Le sommet entre Joe Biden et Xi Jinping en Californie a permis aux deux chefs d’État de rétablir le contact, sans toutefois dissiper les tensions qui règnent entre les deux grandes puissances. Les relations entre les deux pays seront d’ailleurs rapidement mises à l’épreuve avec les prochaines élections à Taïwan en janvier 2024, sujet sur lequel les États-Unis et la Chine campent sur leurs positions.
«Il s’agissait de la dernière chance pour les deux dirigeants de se parler en tête-à-tête avant 2024 et les élections à Taïwan et aux États-Unis», souligne Dennis Wilder de l’université Georgetown à Washington. «L’objectif global de la réunion était de stabiliser» une relation tumultueuse à défaut de grandes annonces, assure-t-il, car «le niveau de confiance entre les États-Unis et la Chine n’a jamais été aussi bas».
Côté américain, on se disait satisfait jeudi d’avoir rempli d’importants objectifs: la reprise des communications militaires de haut niveau, suspendues depuis plus d’un an, et l’engagement de Pékin de lutter contre le trafic du fentanyl. «Quand on pense au temps que les États-Unis ont passé à travailler sur ce sujet et à la façon dont ils ont insisté auprès des Chinois sur le fait que ces deux questions étaient nos priorités, c’est assez significatif», estime Yun Sun du Stimson Center à Washington.

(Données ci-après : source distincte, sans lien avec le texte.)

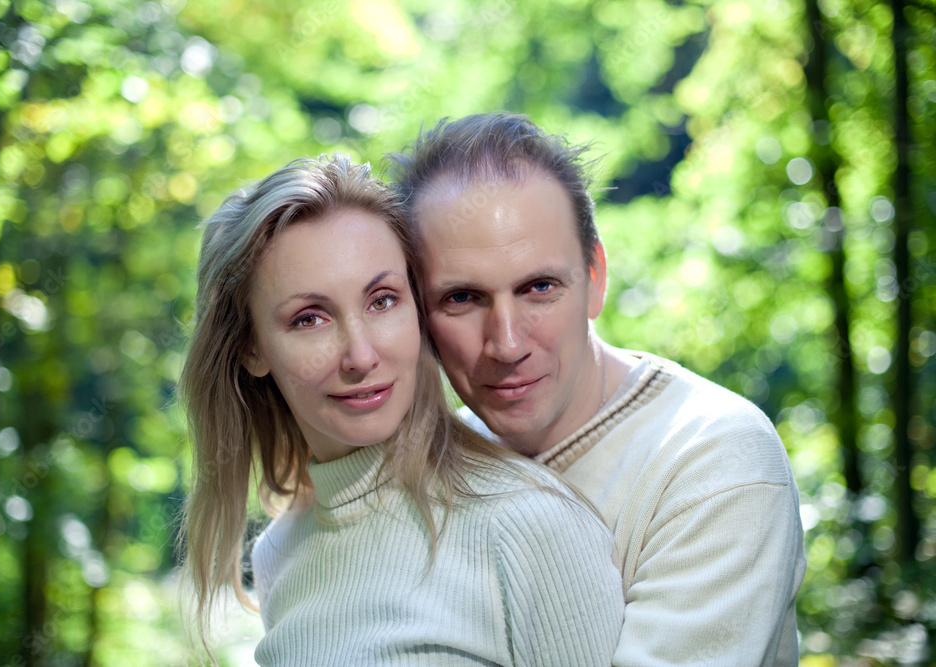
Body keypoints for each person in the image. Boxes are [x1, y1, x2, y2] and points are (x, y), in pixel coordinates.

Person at [390, 113, 807, 667]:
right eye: (463, 298)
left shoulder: (713, 458)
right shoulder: (430, 467)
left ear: (595, 278)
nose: (508, 343)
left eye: (539, 288)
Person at [178, 153, 624, 666]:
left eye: (382, 300)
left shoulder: (529, 525)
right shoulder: (279, 552)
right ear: (250, 348)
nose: (361, 356)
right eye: (309, 319)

Côté chinois, les gains semblent moins tangibles, Washington ne cédant rien, par exemple, sur ses sanctions visant à empêcher la Chine d’accéder à des technologies de pointe, ou encore sur la question de Taïwan. Les États-Unis ont tout juste concédé de retirer de leur liste de sanctions commerciales un institut de recherche dépendant d’un ministère chinois, en échange de la promesse chinoise sur le fentanyl.
Mais l’essentiel pour le président Xi était peut-être ailleurs. «Le fait que Xi ait rencontré M. Biden, et la mesure dans laquelle il a fait des concessions, a tout à voir avec le marasme prolongé que connaît actuellement l’économie chinoise», avance Dexter Tiff Roberts du Atlantic Council. Peu après le sommet, il a d’ailleurs retrouvé lors d’un dîner de gala de grands patrons américains dont Tim Cook et Elon Musk, affirmant que la Chine est «prête à être un partenaire et un ami des États-Unis».
Taiwan, au centre des désaccords
Les deux dirigeants se sont également entendus pour décrocher leur téléphone et se parler «directement et immédiatement» en cas de crise. Ils pourraient en avoir vite besoin alors que M. Biden a promis de continuer à livrer une compétition acharnée à la Chine et de consolider ses relations en Asie-Pacifique.
M. Xi quant à lui, jugeait «inévitable» la réunification de Taïwan, qui reste le principal point de friction. Pékin, qui a accru les exercices militaires à proximité du territoire, considère l’île comme partie intégrante de son territoire et conteste la multiplication ces dernières années des contacts entre responsables politiques américains et taïwanais.
Les États-Unis pour leur part s’affichent comme l’allié le plus puissant de Taïwan et lui fournissent quantité d’armes. Et M. Biden a sommé la Chine de «respecter» le processus électoral avant le scrutin présidentiel du 13 janvier. Dans un tournant coïncidant avec le sommet, les deux principaux partis d’opposition de Taïwan ont annoncé s’allier pour l’élection présidentielle. Un changement de pouvoir à Taïwan aurait des «implications considérables», selon M. Sun.
Malgré quatre heures de discussions dans un cadre bucolique près de San Francisco, la sortie du président américain qualifiant une nouvelle fois son homologue de «dictateur» en dit cependant long sur cette entente. Et s’ils ont pu renouer le dialogue mercredi, il restera à être vérifié dans la durée. La rencontre était «plus symbolique, pour redonner une base à la relation jusqu’à la prochaine crise», résume Sue Mi Terry, du cabinet de conseil Macro Advisory Partners.